Чтобы оценить эту роль, обратимся еще раз к решающему в художественной метафизике Пастернака моменту распадения действительности на «свободные качества». В этот момент универсальный категориальный «ключ» оказывается (самым случайным и даже нелепым образом) потерян, и субъект растерянно оглядывается по сторонам, понимая, что «в дом» (гостеприимный дом разума) ему теперь не попасть. Что этот момент происходит «на площадке тронувшегося поезда», кажется мимолетной деталью, лишь подчеркивающей комическую катастрофичность ситуации. Она привлекает к себе внимание, однако, если вспомнить, какое огромное место и в стихах, и в прозе Пастернака занимают образы движения поезда, станций, путевых маневров, расписаний, и какой явной символической насыщенностью эти образы наделены в качестве весомо материального воплощения «воздушных путей» перекрещивающихся судеб. Об оставленном ключе, он же оставленное музыкальное призвание, путник не случайно вспомнил тотчас после того, как тронулся поезд. О потере ему напомнил ритм — ритмический стук колес на рельсах.

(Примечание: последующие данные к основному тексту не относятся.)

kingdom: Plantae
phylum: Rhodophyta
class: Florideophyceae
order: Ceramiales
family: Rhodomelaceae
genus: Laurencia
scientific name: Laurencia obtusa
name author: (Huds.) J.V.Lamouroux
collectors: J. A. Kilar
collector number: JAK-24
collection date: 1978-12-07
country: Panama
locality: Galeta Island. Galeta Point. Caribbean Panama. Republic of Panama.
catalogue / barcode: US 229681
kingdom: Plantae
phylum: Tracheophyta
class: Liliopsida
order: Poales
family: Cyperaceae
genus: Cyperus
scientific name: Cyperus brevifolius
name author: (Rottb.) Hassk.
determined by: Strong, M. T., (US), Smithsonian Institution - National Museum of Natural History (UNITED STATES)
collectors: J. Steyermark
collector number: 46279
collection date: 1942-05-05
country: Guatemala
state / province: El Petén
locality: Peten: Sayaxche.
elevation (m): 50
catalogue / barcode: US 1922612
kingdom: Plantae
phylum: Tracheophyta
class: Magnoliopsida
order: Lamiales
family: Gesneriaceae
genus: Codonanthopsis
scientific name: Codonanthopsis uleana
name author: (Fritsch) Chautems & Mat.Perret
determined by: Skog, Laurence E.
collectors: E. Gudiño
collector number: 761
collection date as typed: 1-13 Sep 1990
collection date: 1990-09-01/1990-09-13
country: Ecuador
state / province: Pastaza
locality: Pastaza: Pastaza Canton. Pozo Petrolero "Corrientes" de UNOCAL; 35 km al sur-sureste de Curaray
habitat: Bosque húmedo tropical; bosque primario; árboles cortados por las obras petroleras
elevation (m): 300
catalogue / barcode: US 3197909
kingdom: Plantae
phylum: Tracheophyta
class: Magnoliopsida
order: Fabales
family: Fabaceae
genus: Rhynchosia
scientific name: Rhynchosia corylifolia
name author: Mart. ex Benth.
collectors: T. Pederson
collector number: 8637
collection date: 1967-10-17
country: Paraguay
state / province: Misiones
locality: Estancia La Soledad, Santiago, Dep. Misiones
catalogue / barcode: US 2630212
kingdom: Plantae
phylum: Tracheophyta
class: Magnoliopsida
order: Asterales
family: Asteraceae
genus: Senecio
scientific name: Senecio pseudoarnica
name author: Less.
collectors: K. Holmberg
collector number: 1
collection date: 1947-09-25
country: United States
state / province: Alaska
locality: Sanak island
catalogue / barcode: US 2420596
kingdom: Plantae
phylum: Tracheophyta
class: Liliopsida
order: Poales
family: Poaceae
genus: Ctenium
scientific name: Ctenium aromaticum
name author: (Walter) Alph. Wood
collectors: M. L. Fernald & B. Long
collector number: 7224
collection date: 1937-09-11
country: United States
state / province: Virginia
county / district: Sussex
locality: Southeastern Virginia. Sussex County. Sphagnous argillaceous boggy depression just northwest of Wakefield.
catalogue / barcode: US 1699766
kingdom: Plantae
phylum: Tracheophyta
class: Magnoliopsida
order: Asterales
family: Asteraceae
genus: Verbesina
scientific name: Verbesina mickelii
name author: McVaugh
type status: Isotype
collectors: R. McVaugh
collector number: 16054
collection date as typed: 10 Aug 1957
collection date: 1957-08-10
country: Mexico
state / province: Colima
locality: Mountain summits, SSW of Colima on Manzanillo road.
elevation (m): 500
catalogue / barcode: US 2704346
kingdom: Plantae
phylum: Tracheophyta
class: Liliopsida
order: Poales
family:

Перед нами одно из пастернаковских кризисных откровений, когда в самый момент катастрофической потери некий голос возвещает новое рождение и направляет судьбу по новому пути. В последующих главах мы не раз обратимся к таким критическим моментам в произведениях Пастернака (в первую очередь, в «Докторе Живаго»), и в автобиографических самоописаниях. Важно заметить, что неизменным компонентом этих кризисных ситуаций является их ритмическое сопровождение: барабанная дробь в «параде» дагомейских «невольниц»; «ритмы галопа и падения» в катастрофе 6 августа 1903 года; стук колес поезда или трамвая на рельсах; сложные ритмы паровозных маневров и «курсирующих по городу трамваев»; голос механической кукушки «в лесу часов»; полиритмическая перекличка птиц; и наконец, «переклички» различных поэтических размеров.